● **YOUR INSTRUCTIONS**: Beginning with the line that contains "- colour: brown", return every line down to the last one in the material below, exactly and with no others.

● **DATASET CONTENT**:
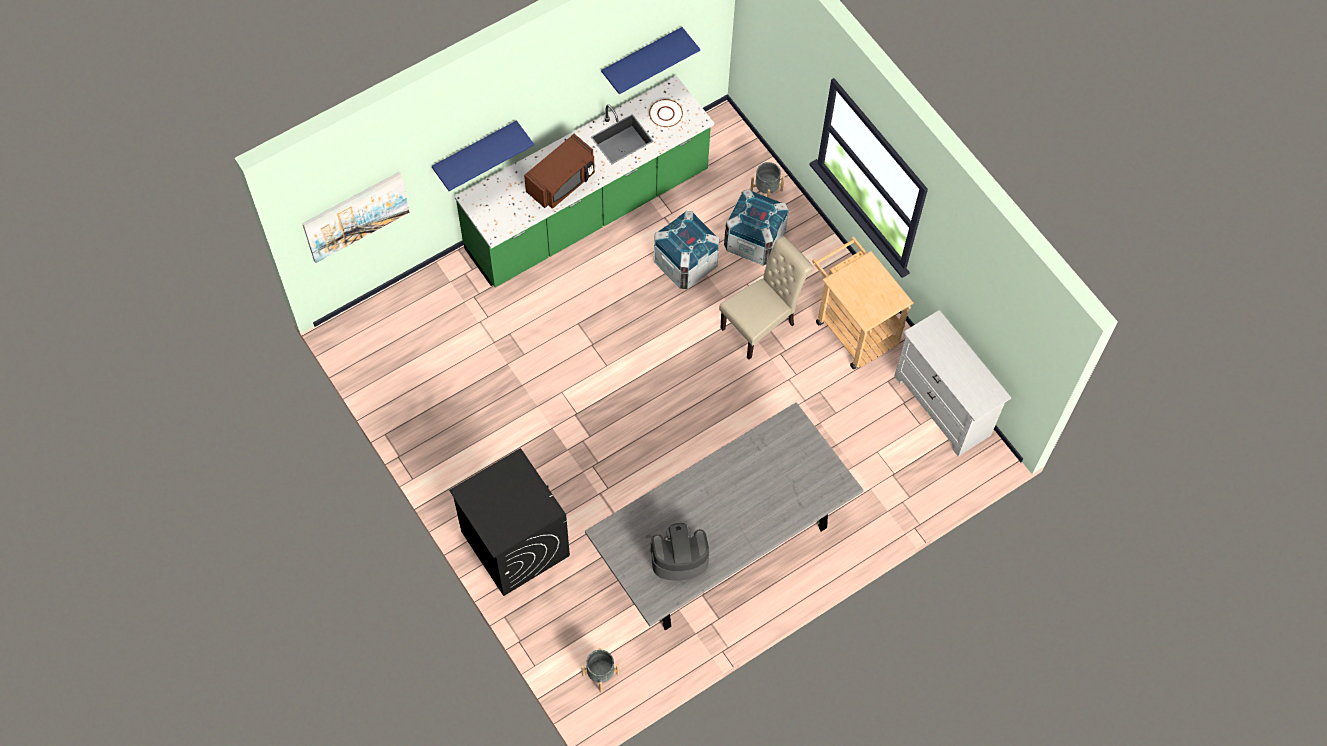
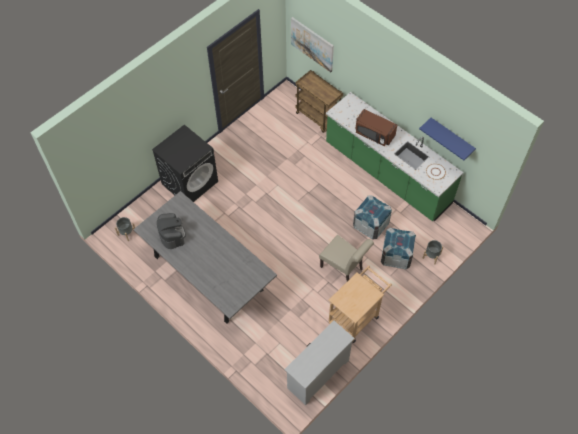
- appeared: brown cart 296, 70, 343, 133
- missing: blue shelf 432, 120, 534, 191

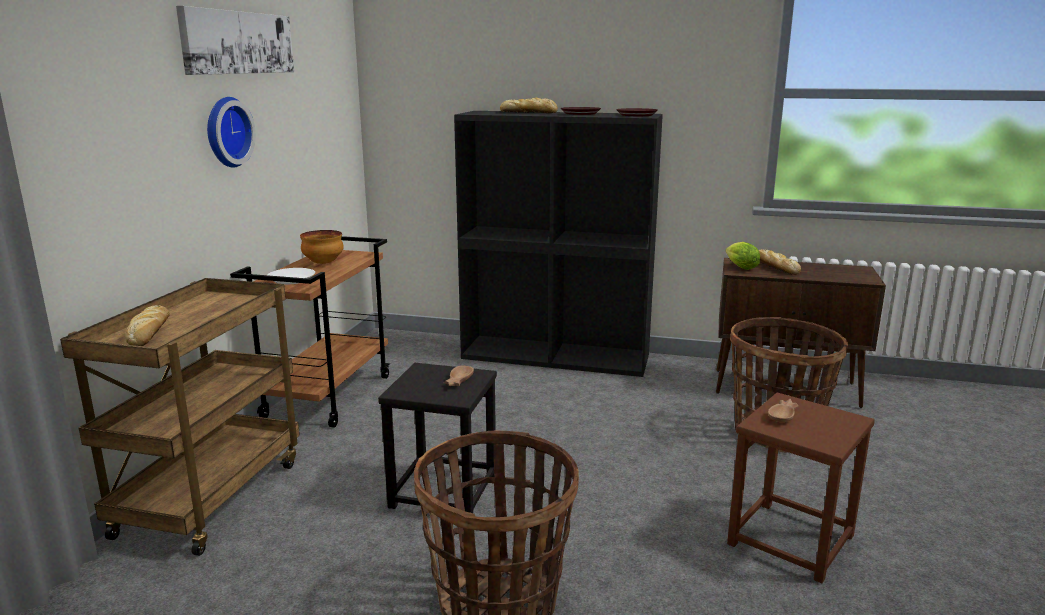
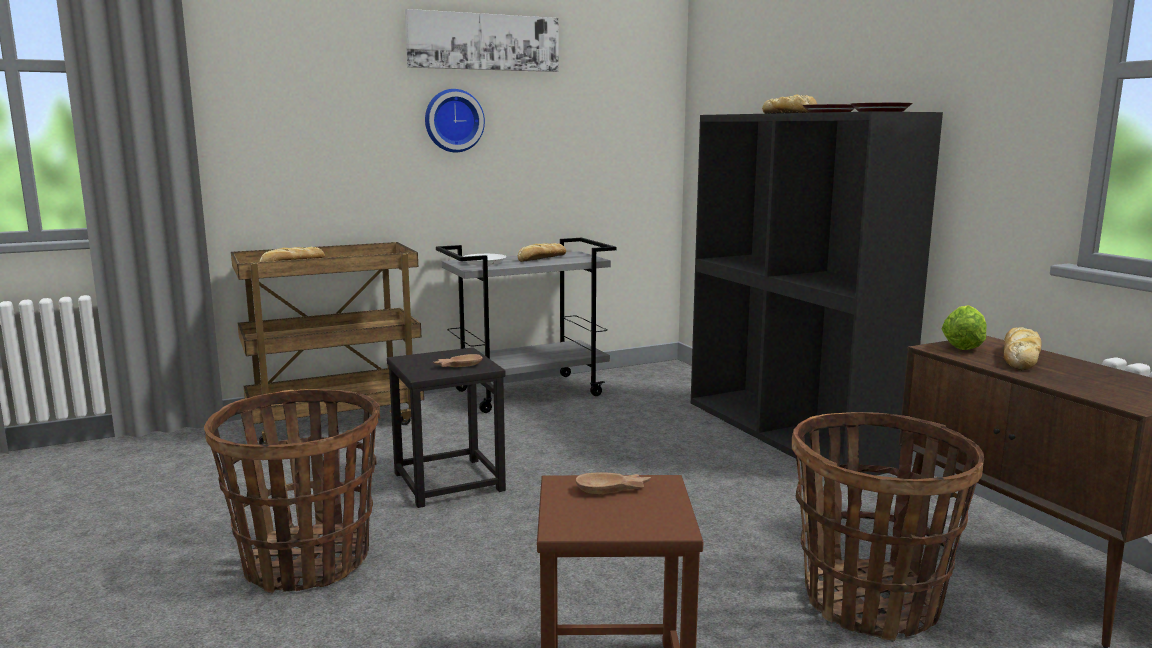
- colour: brown cart 230, 236, 390, 428 to grey cart 436, 238, 617, 413
- exchanged: bowl 300, 230, 344, 264 to bread 517, 243, 566, 262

● **RESULT OF THIS EXERCISE**:
- colour: brown cart 230, 236, 390, 428 to grey cart 436, 238, 617, 413
- exchanged: bowl 300, 230, 344, 264 to bread 517, 243, 566, 262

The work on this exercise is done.